Researchers like Dr. Adelle Thomas, and government officials like Victor Banks, have suggested that islands start taking advantage of the voluminous source of abundant wealth that surrounds them: the ocean. The 200-mile economic-exclusion zone each island is provided could be a source of vast opportunity in the form of maritime commerce or the development of fisheries. But again, due to overfishing and the overuse of plastics by larger nations, the longterm viability of sea life is threatened. Others have suggested building wind farms at sea and selling the renewable energy to neighboring communities.

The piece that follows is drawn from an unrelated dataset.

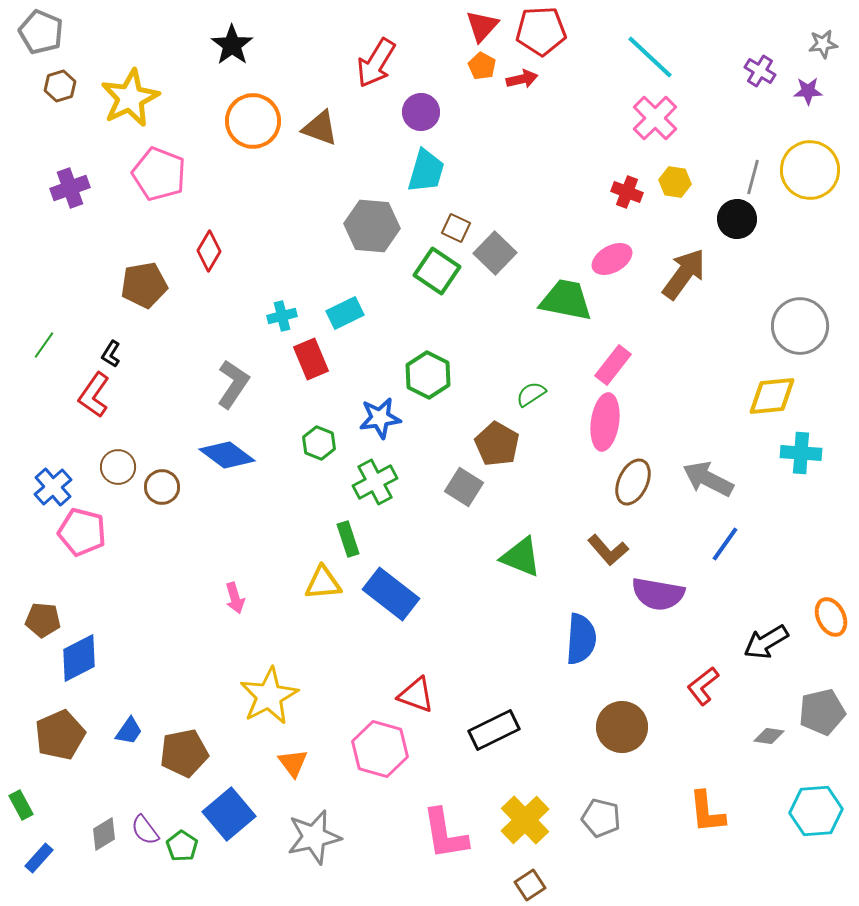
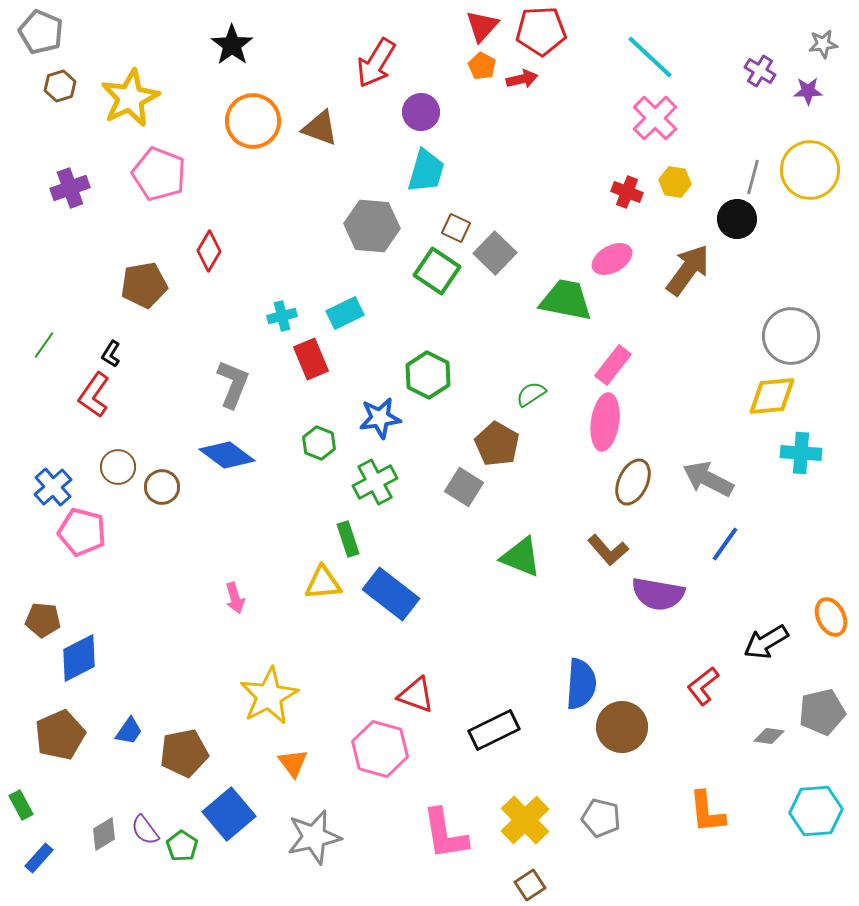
brown arrow at (684, 274): moved 4 px right, 4 px up
gray circle at (800, 326): moved 9 px left, 10 px down
gray L-shape at (233, 384): rotated 12 degrees counterclockwise
blue semicircle at (581, 639): moved 45 px down
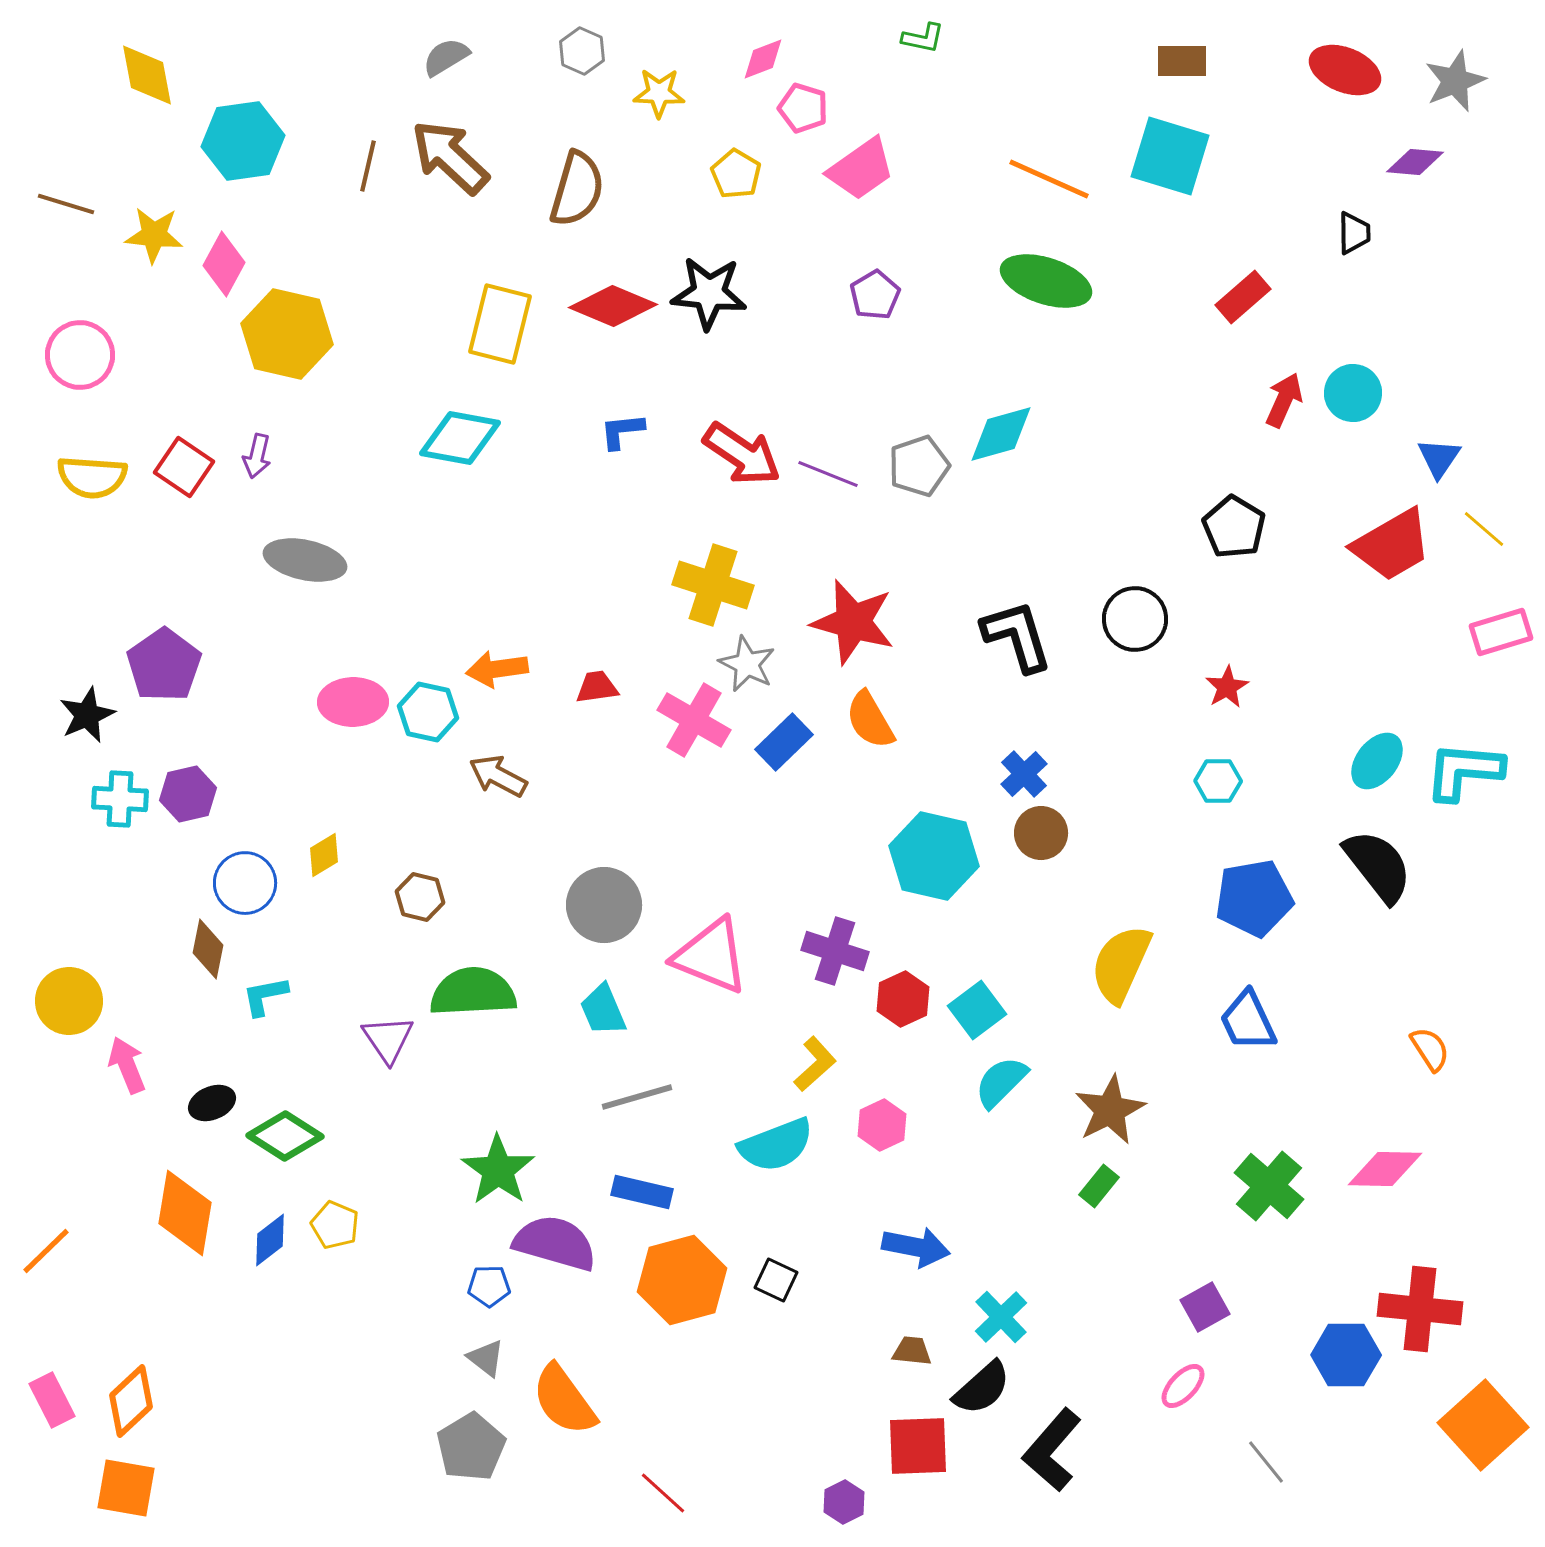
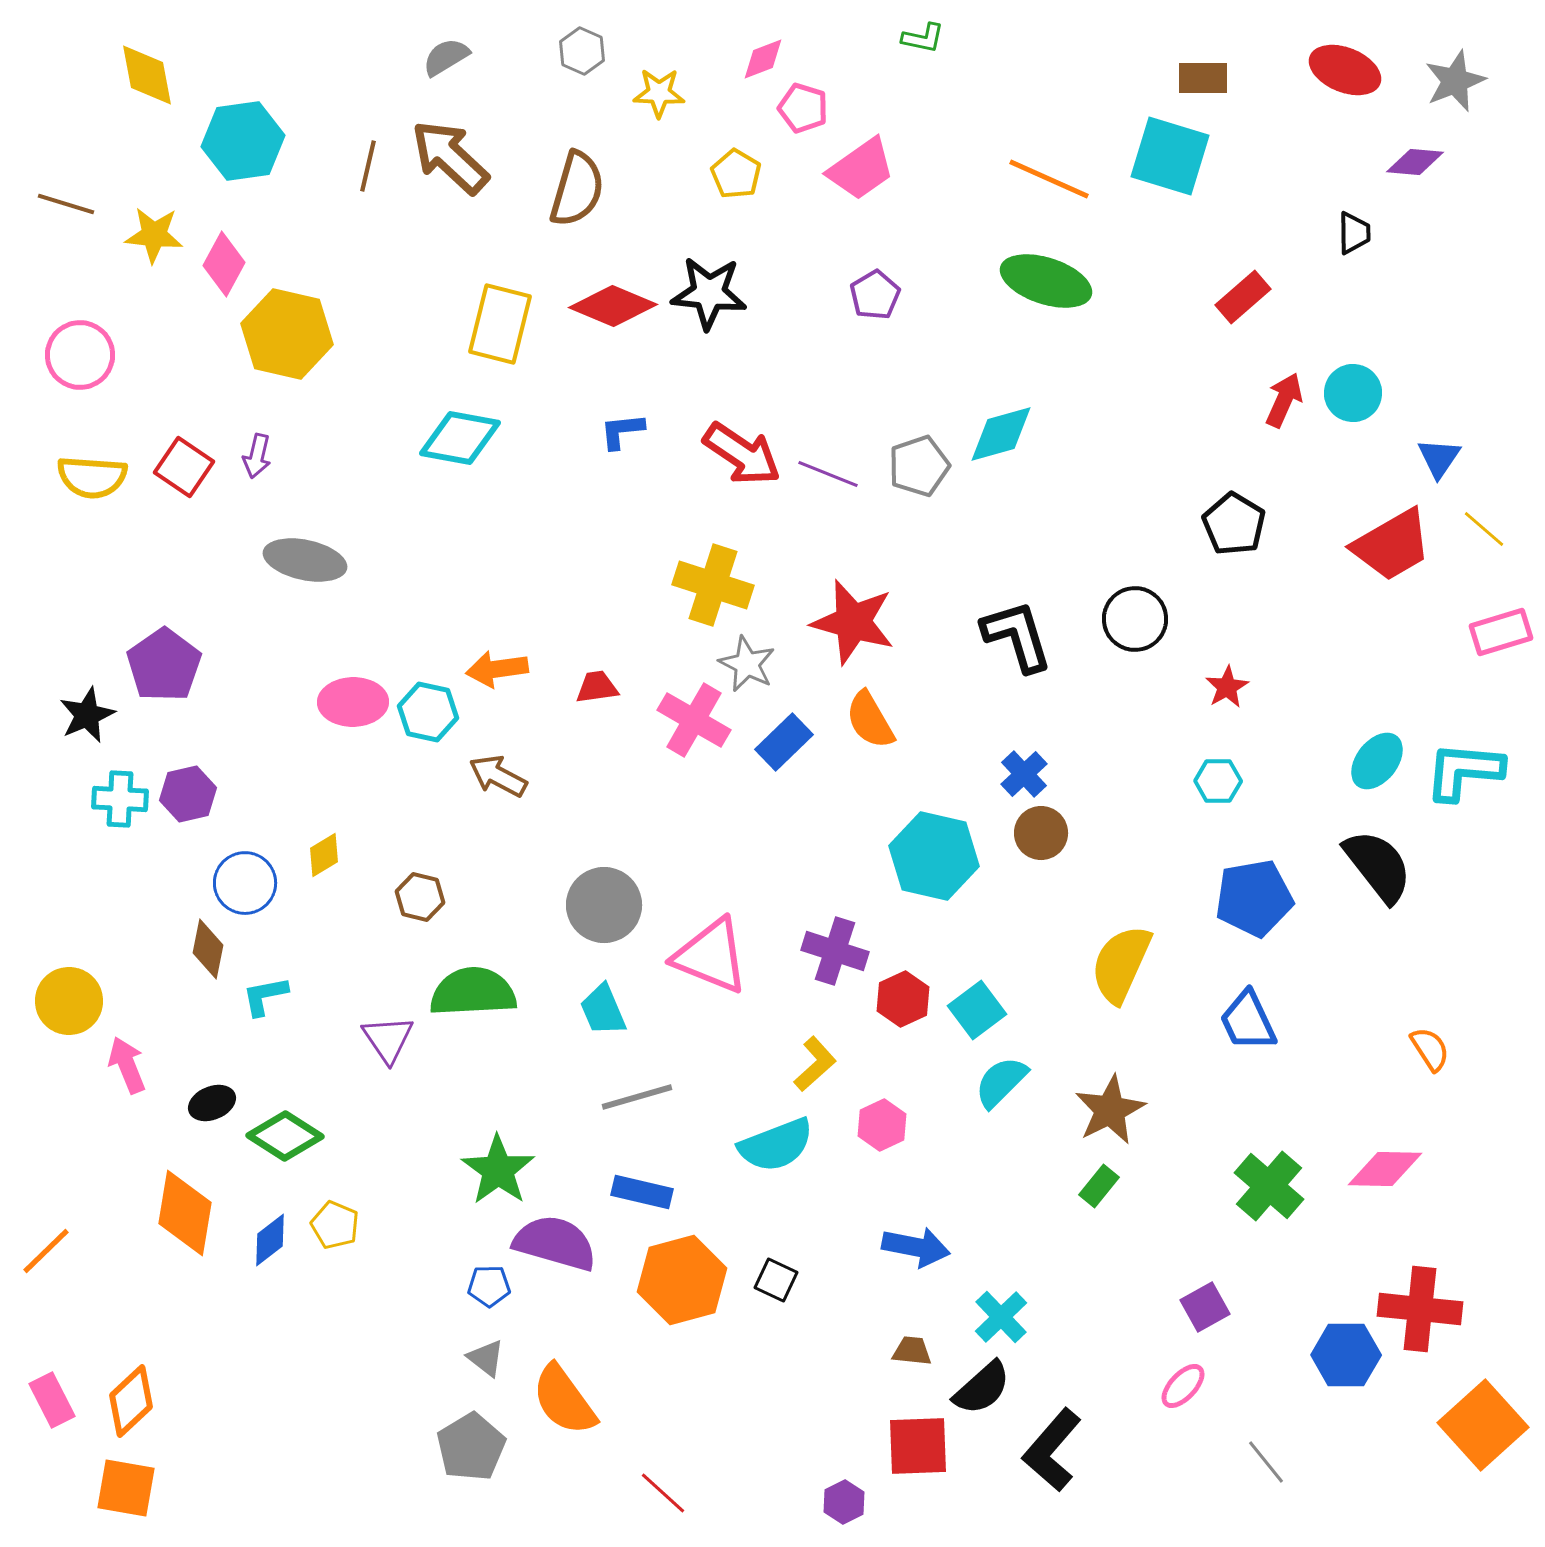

However, this requires a massive influx of capital, more than a small tourism economy has to offer. And there is always the possibility that the next storm that rolls through could take out such a project, leaving the island indebted and scrambling.

Before I left Anguilla, I met with Daryl Thompson, the graphic designer who—along with his partner—kept his family safe during Irma. He told me the crisis his community must face isn’t lost on him. “The thought that we’ve built our way of life around an industry that is dependent on someone else’s mood or financial status. To think about the fact that someone can always travel elsewhere…It is hard to comprehend,” he said. “In seven hours, Irma took out everything we built over years. And the reality is, we can get another storm like [Irma] this year. So, what was all this work that we put [into recovery] for?”